U.K. Terror Offender Monitoring Rules Lawful  (Dominic Casciani, BBC)
The High Court has upheld the Ministry of Justice’s power to impose tighter curbs on the movements of convicted terrorists in the wake of the Fishmongers’ Hall attack. Two judges rejected challenges from an associate of the man who carried out the 2019 attack saying he had been largely treated lawfully, except on one specific issue. Omar Latif, from Cardiff, said officials had placed greater and illegal restrictions on his life after he had been released, amid fears of copycat attacks. Latif’s former associate, Usman Khan, stabbed Saskia Jones and Jack Merritt at a conference at Fishmongers’ Hall in London after he had been earlier released from prison. Inquests into the circumstances of their deaths are continuing. In a comprehensive ruling, judges said officials had acted legally when they changed and toughened Latif’s license conditions. While the court ruled that Latif should have had the opportunity to make representations, officials had recognized and corrected that mistake long before the matter came to court. Latif was jailed in 2012 for his role in a terror cell operating across England and Wales that had aspirations to set up training camps in Pakistan and carry out bombings in the UK. Usman Khan was one of the people jailed alongside Latif.

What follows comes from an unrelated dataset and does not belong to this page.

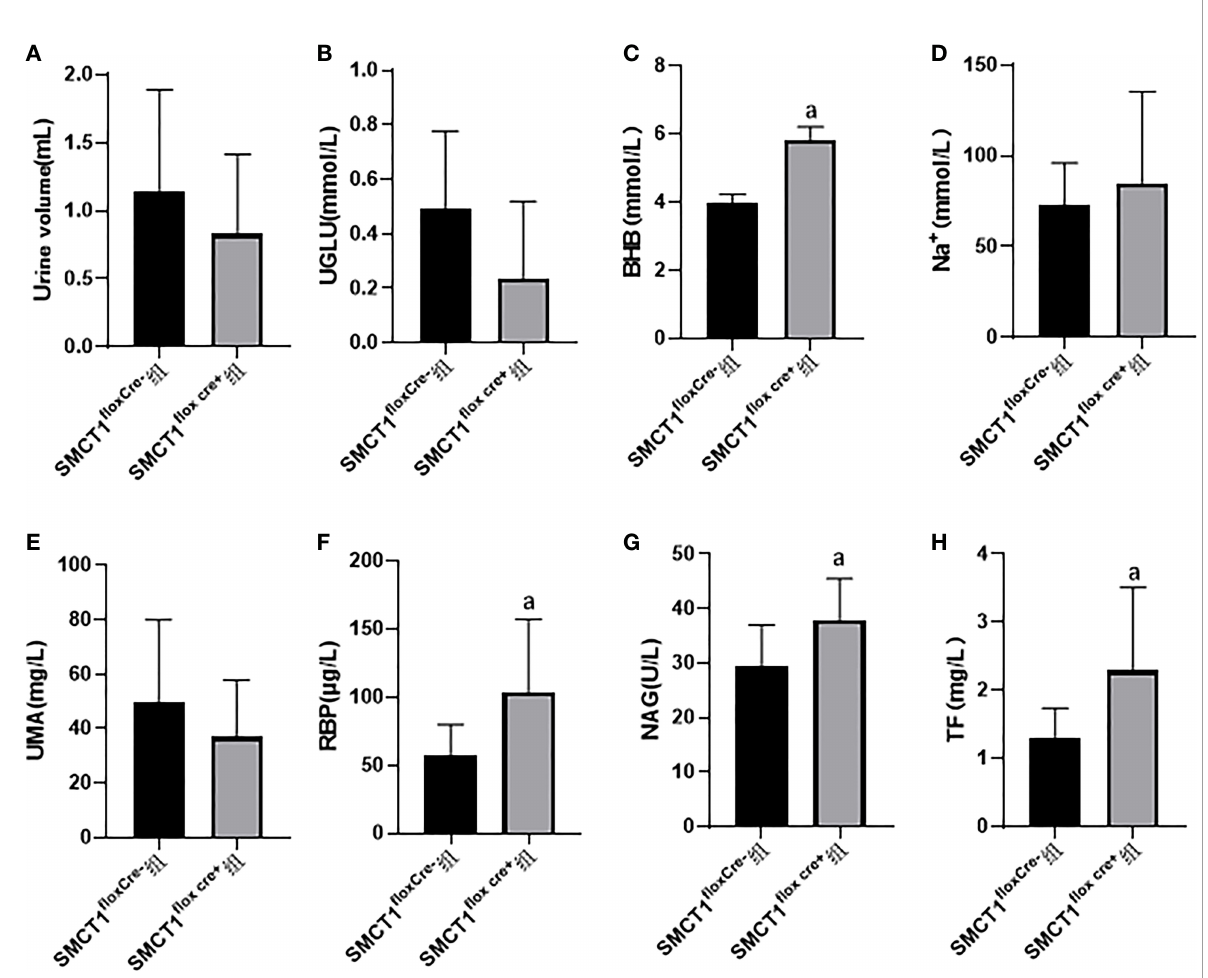
FIGURE 2 Roles of SMCT1 in tubular protection in mice starved for 48 h. SMCT1 fl ox cre+ represents SMCT1 fl ox/ fl ox cre+ mice with speci fi c SMCT1 gene knockout in renal tubules, and SMCT1 fl ox cre- represents wild-type SMCT1 fl ox/ fl ox cre- mice. The level of urine volume (A) , UGLU (B) , urine BHB (C) , urine Na+ (D) ,UMA (E) , RBP (F) , NAG (G) , and TF (H) in two groups of mice. UGLU, urine glucose; BHB, urine b -hydroxybutyrate; Na + , urine sodium ion; UMA, microalbuminuria; RBP, urine retinol binding protein; NAG, urine N-acetyl - b – glucosaminidase; and TF, transferrin. a p < 0.05, compared with the SMCT1 fl ox cre-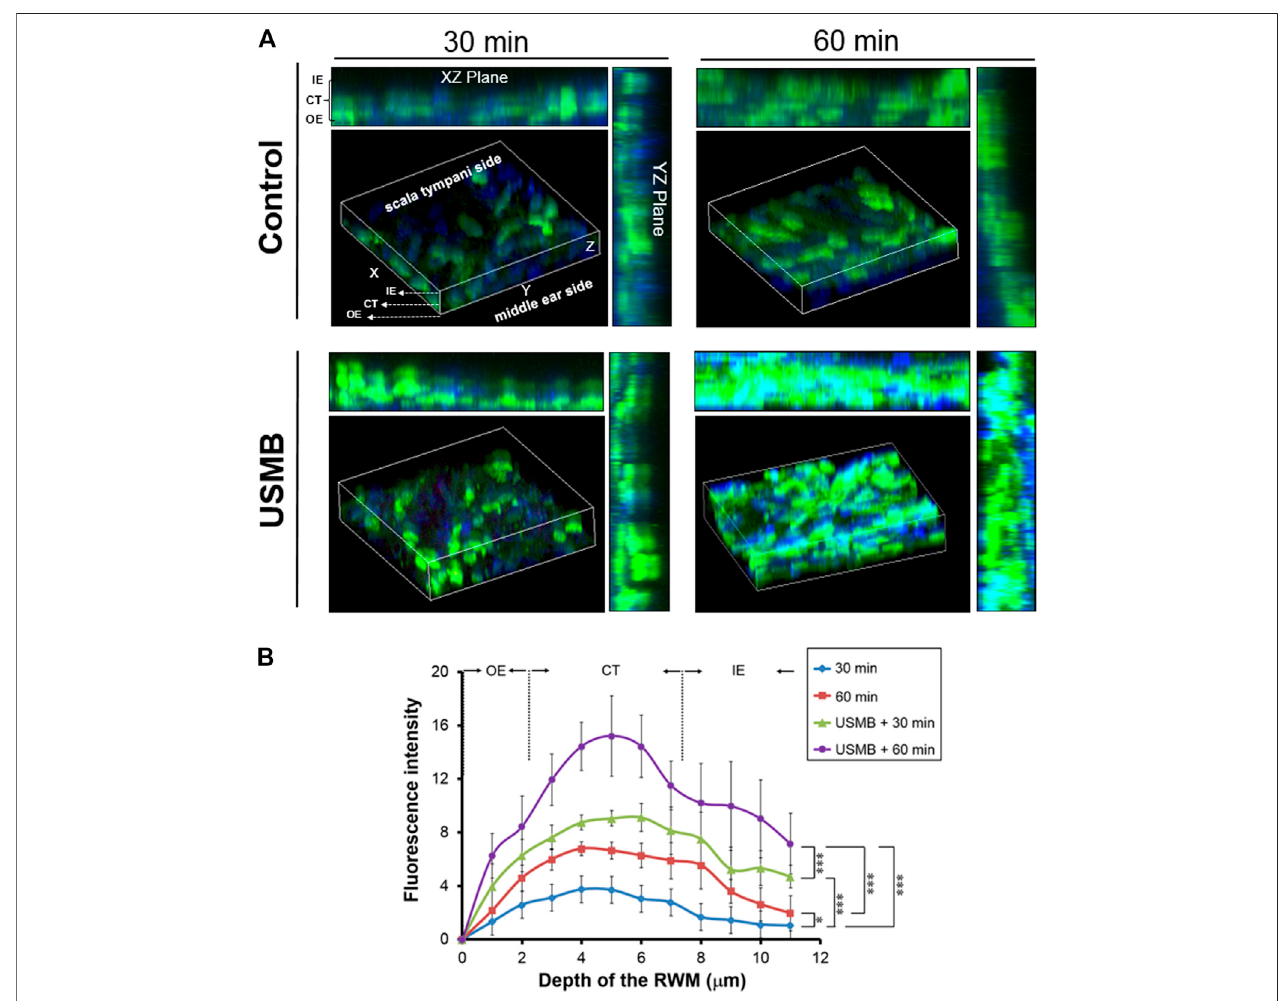
FIGURE 8 | Series of confocal laser scanning microscope images of the RWM after FITC-CS-AuNP treatment with or without prior USMB exposure. (A) Three- dimensional reconstruction of the RWM by z-stack imaging was used to assess penetration of fl uorescent FITC-CS-AuNPs through the three-layer membrane after treatment for 30 and 60 min. Control group (cid:2) mouse tympanic bulla soaked with FITC-CS-AuNPs for 30 and 60 min. USMB group (cid:2) mouse tympanic bulla exposed to USMB fi rst, followed by soaking with FITC-CS-AuNPs for 30 and 60 min. (B) Quantitative analysis of the fl uorescence intensity of z-stacking images. Values are expressed asmean ± standarderrorofthemean( n (cid:2) 5).RWM,round windowmembrane;USMB, ultrasoundmicrobubble. * p < 0.05,** p < 0.01,*** p < 0.001(one-way ANOVA, with post hoc Bonferroni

A 23-Year-Old Coder Kept QAnon Online When No One Else Would  (William Turton and Joshua Burstein, Bloomberg)
Two and a half months before extremists invaded the U.S. Capitol, the far-right wing of the internet suffered a brief collapse. All at once, in the final weeks of the country’s presidential campaign, a handful of prominent sites catering to White supremacists and adherents of the QAnon conspiracy movement stopped functioning. To many of the forums’ most devoted participants, the outage seemed to prove the American political struggle was approaching its apocalyptic endgame. “Dems are making a concerted move across all platforms,” read one characteristic tweet. “The burning of the land foreshadows a massive imperial strike back in the next few days.” In fact, there’d been no conspiracy to take down the sites; they’d crashed because of a technical glitch with VanwaTech, a tiny company in Vancouver, Wash., that they rely on for various kinds of network infrastructure. They went back online with a simple server reset about an hour later, after the proprietor, 23-year-old Nick Lim, woke up from a nap at his mom’s condo. Lim founded VanwaTech in late 2019. He hosts some websites directly and provides others with technical services including protection against certain cyberattacks; his annual revenue, he says, is in the hundreds of thousands of dollars.

The Capital’s ‘Complex’ Power Structure Keeps Causing Chaos Under Pressure  (Elizabeth Howe, Defense One)
U.S. Army processes updated after last June’s protests failed again during the Jan. 6 riot.

NSA, FBI, DHS Expose Russian Intelligence Hacking Tradecraft  (Shannon Vavra, Cyberscoop)
The U.S. government warned the private sector Thursday that Russian government hackers working for Russia’s Foreign Intelligence Service (SVR) are actively exploiting five known vulnerabilities to target U.S. companies and the defense industrial base.
The National Security Agency, the FBI and the Department of Homeland Security’s Cybersecurity and Infrastructure Security Agency (CISA) urged system administrators to patch immediately against the vulnerabilities the hackers, also known at APT29 or Cozy Bear, are exploiting.

White House Rushes to Strengthen Security of U.S. Power Grid as Hacking Threats Grow  (Shaun Courtney and Michael Riley, Insurance Journal)
A White House plan to rapidly shore up the security of the U.S. power grid will begin with a 100-day sprint, but take years more to transform utilities’ ability to fight off hackers, according to details of a draft version of the plan confirmed by two people.
The plan is the policy equivalent of a high-wire act: it provides incentives for electric companies to dramatically change the way they protect themselves against cyber attacks while trying to avoid political tripwires that have stalled previous efforts, the details suggest.

Future Trends: Far-Right Terrorism in the UK – A Major Threat?  (Rhys Martin. Global Risk Insights)
Since the late 1990s, the threat to UK security from far-right terrorism has been considered to have been of minor concern compared to Islamist or Northern Ireland-related terror. However, within the past few years there has been a growth in concern about rising levels of far-right extremism. With the ideology spreading via the internet amongst a young audience, is it possible that far-right terrorism could become the major domestic threat to UK security?